MATERIAL PROVIDED.
● ● ●

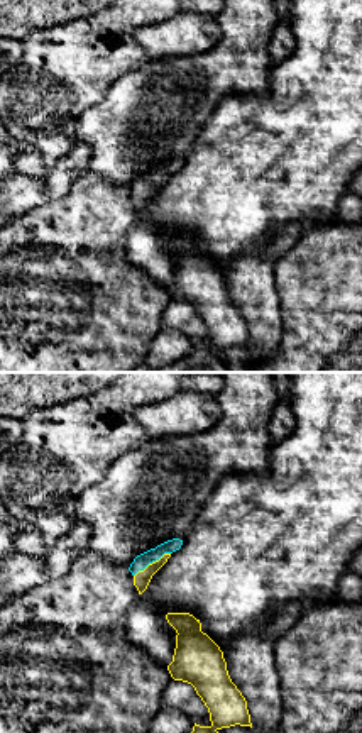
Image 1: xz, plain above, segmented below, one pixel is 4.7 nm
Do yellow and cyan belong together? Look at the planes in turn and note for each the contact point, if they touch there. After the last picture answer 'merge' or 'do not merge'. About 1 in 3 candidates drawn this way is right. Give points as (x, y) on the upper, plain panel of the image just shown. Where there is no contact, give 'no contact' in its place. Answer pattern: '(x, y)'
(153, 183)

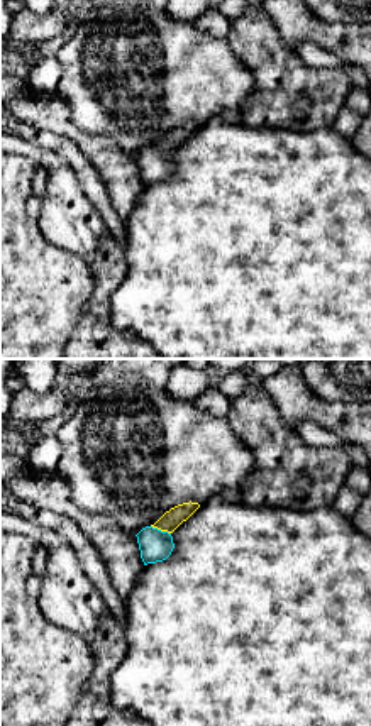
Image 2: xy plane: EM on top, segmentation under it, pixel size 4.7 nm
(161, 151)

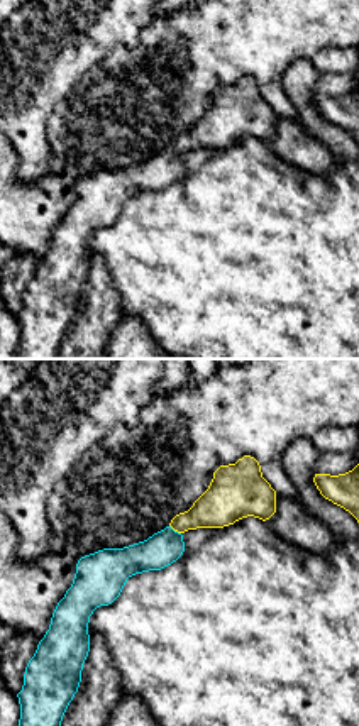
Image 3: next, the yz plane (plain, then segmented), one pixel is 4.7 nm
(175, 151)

● ● ●

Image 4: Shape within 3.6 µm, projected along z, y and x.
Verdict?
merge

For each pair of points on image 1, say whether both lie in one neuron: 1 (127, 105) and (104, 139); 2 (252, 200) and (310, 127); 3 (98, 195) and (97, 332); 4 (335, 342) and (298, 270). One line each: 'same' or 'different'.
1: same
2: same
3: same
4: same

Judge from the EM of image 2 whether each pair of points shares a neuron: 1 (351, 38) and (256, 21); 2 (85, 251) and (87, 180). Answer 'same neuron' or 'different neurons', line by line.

● ● ●

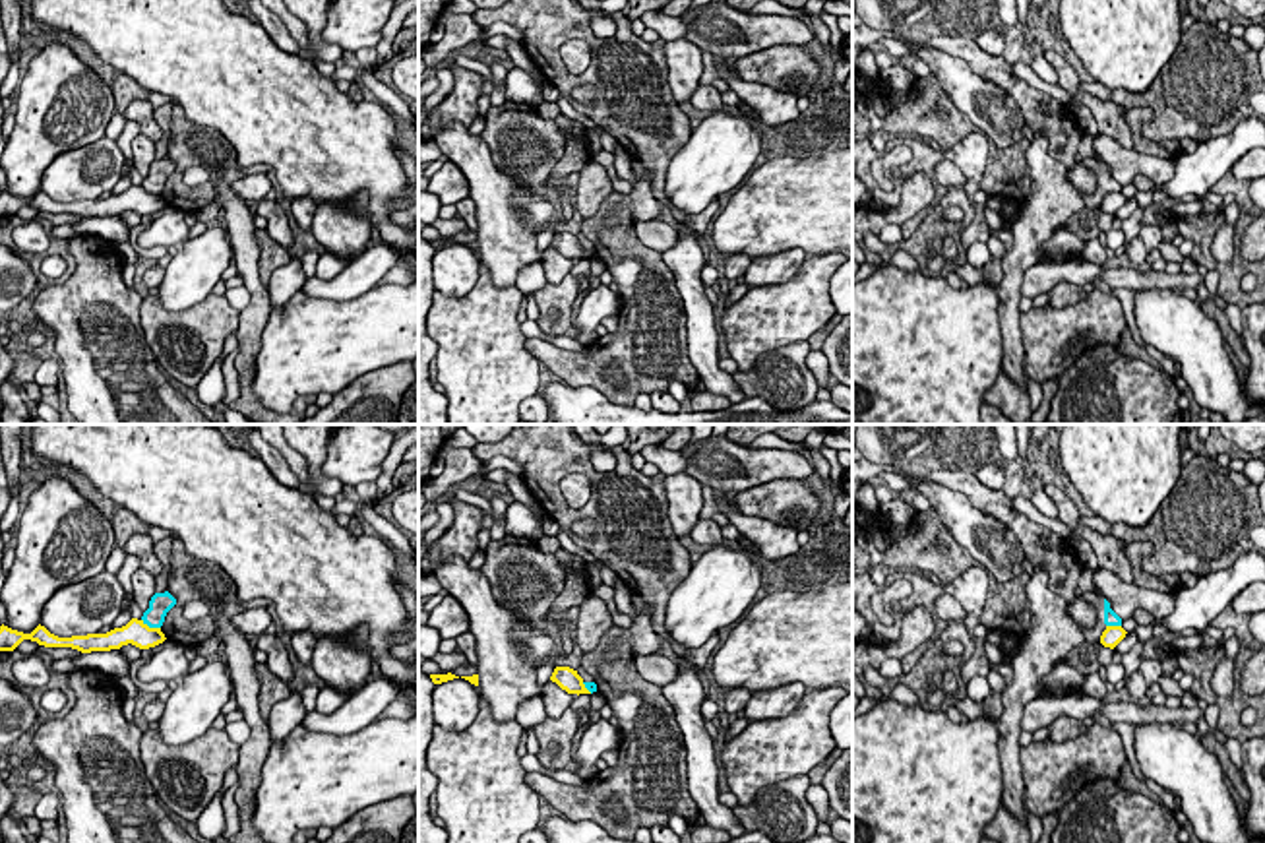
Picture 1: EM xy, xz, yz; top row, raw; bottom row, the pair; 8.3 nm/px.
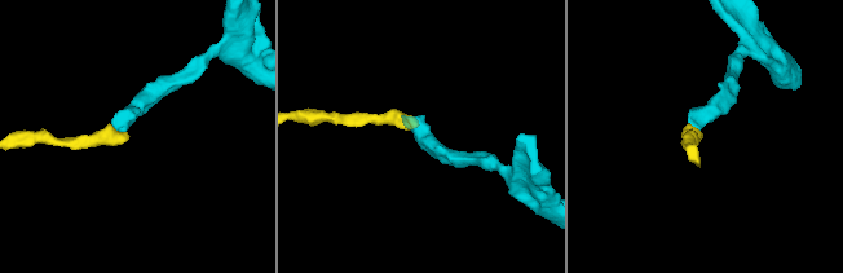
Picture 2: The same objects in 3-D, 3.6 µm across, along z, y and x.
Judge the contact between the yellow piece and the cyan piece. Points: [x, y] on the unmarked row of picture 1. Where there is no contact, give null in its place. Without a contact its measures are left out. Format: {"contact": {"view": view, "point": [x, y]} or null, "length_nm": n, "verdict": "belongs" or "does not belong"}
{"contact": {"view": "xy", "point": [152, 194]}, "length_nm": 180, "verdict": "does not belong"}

● ● ●

Return the lines of the records that include the string "along".

Image 4: Shape within 3.6 µm, projected along z, y and x.
Picture 2: The same objects in 3-D, 3.6 µm across, along z, y and x.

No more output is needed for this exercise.